Content starts

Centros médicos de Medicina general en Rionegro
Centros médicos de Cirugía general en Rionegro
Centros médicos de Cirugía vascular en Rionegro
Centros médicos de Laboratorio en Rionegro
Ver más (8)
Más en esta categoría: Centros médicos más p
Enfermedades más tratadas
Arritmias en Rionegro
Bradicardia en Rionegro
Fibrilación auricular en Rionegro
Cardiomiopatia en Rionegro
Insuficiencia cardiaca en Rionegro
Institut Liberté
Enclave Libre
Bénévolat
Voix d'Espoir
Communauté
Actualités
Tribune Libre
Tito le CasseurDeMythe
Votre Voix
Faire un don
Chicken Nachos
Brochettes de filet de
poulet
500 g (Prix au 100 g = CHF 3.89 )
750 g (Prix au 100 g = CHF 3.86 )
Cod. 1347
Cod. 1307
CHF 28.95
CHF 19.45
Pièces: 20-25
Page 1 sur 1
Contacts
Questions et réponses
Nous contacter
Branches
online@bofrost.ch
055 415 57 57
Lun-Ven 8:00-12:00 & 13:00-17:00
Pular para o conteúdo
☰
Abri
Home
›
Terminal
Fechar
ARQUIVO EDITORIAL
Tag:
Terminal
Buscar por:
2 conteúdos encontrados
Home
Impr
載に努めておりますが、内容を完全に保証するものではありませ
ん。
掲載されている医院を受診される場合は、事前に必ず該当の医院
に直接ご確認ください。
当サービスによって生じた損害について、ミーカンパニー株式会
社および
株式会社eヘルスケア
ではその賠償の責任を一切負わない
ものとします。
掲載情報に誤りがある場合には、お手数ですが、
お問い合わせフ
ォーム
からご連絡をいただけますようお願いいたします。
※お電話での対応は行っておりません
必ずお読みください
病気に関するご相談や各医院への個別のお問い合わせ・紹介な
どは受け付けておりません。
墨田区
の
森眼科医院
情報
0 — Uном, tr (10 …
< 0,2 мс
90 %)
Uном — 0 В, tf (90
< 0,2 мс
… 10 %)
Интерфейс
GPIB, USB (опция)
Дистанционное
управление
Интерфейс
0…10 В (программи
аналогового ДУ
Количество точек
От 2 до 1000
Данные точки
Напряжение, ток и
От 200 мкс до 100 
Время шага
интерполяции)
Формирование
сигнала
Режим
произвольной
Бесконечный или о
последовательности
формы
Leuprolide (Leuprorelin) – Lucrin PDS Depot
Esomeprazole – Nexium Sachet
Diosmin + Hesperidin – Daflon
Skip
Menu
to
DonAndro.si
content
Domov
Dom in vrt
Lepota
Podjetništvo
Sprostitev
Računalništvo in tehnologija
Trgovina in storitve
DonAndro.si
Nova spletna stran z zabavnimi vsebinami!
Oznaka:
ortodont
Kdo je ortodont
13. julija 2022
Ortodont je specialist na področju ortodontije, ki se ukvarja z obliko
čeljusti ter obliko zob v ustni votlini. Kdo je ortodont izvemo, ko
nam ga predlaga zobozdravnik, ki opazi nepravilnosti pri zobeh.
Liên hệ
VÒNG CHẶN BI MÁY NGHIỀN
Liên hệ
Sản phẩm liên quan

Content ends

What the task requires: As the exercise requires, copy out the data shown above word for word.

Answer area:
Centros médicos de Medicina general en Rionegro
Centros médicos de Cirugía general en Rionegro
Centros médicos de Cirugía vascular en Rionegro
Centros médicos de Laboratorio en Rionegro
Ver más (8)
Más en esta categoría: Centros médicos más p
Enfermedades más tratadas
Arritmias en Rionegro
Bradicardia en Rionegro
Fibrilación auricular en Rionegro
Cardiomiopatia en Rionegro
Insuficiencia cardiaca en Rionegro
Institut Liberté
Enclave Libre
Bénévolat
Voix d'Espoir
Communauté
Actualités
Tribune Libre
Tito le CasseurDeMythe
Votre Voix
Faire un don
Chicken Nachos
Brochettes de filet de
poulet
500 g (Prix au 100 g = CHF 3.89 )
750 g (Prix au 100 g = CHF 3.86 )
Cod. 1347
Cod. 1307
CHF 28.95
CHF 19.45
Pièces: 20-25
Page 1 sur 1
Contacts
Questions et réponses
Nous contacter
Branches
online@bofrost.ch
055 415 57 57
Lun-Ven 8:00-12:00 & 13:00-17:00
Pular para o conteúdo
☰
Abri
Home
›
Terminal
Fechar
ARQUIVO EDITORIAL
Tag:
Terminal
Buscar por:
2 conteúdos encontrados
Home
Impr
載に努めておりますが、内容を完全に保証するものではありませ
ん。
掲載されている医院を受診される場合は、事前に必ず該当の医院
に直接ご確認ください。
当サービスによって生じた損害について、ミーカンパニー株式会
社および
株式会社eヘルスケア
ではその賠償の責任を一切負わない
ものとします。
掲載情報に誤りがある場合には、お手数ですが、
お問い合わせフ
ォーム
からご連絡をいただけますようお願いいたします。
※お電話での対応は行っておりません
必ずお読みください
病気に関するご相談や各医院への個別のお問い合わせ・紹介な
どは受け付けておりません。
墨田区
の
森眼科医院
情報
0 — Uном, tr (10 …
< 0,2 мс
90 %)
Uном — 0 В, tf (90
< 0,2 мс
… 10 %)
Интерфейс
GPIB, USB (опция)
Дистанционное
управление
Интерфейс
0…10 В (программи
аналогового ДУ
Количество точек
От 2 до 1000
Данные точки
Напряжение, ток и
От 200 мкс до 100 
Время шага
интерполяции)
Формирование
сигнала
Режим
произвольной
Бесконечный или о
последовательности
формы
Leuprolide (Leuprorelin) – Lucrin PDS Depot
Esomeprazole – Nexium Sachet
Diosmin + Hesperidin – Daflon
Skip
Menu
to
DonAndro.si
content
Domov
Dom in vrt
Lepota
Podjetništvo
Sprostitev
Računalništvo in tehnologija
Trgovina in storitve
DonAndro.si
Nova spletna stran z zabavnimi vsebinami!
Oznaka:
ortodont
Kdo je ortodont
13. julija 2022
Ortodont je specialist na področju ortodontije, ki se ukvarja z obliko
čeljusti ter obliko zob v ustni votlini. Kdo je ortodont izvemo, ko
nam ga predlaga zobozdravnik, ki opazi nepravilnosti pri zobeh.
Liên hệ
VÒNG CHẶN BI MÁY NGHIỀN
Liên hệ
Sản phẩm liên quan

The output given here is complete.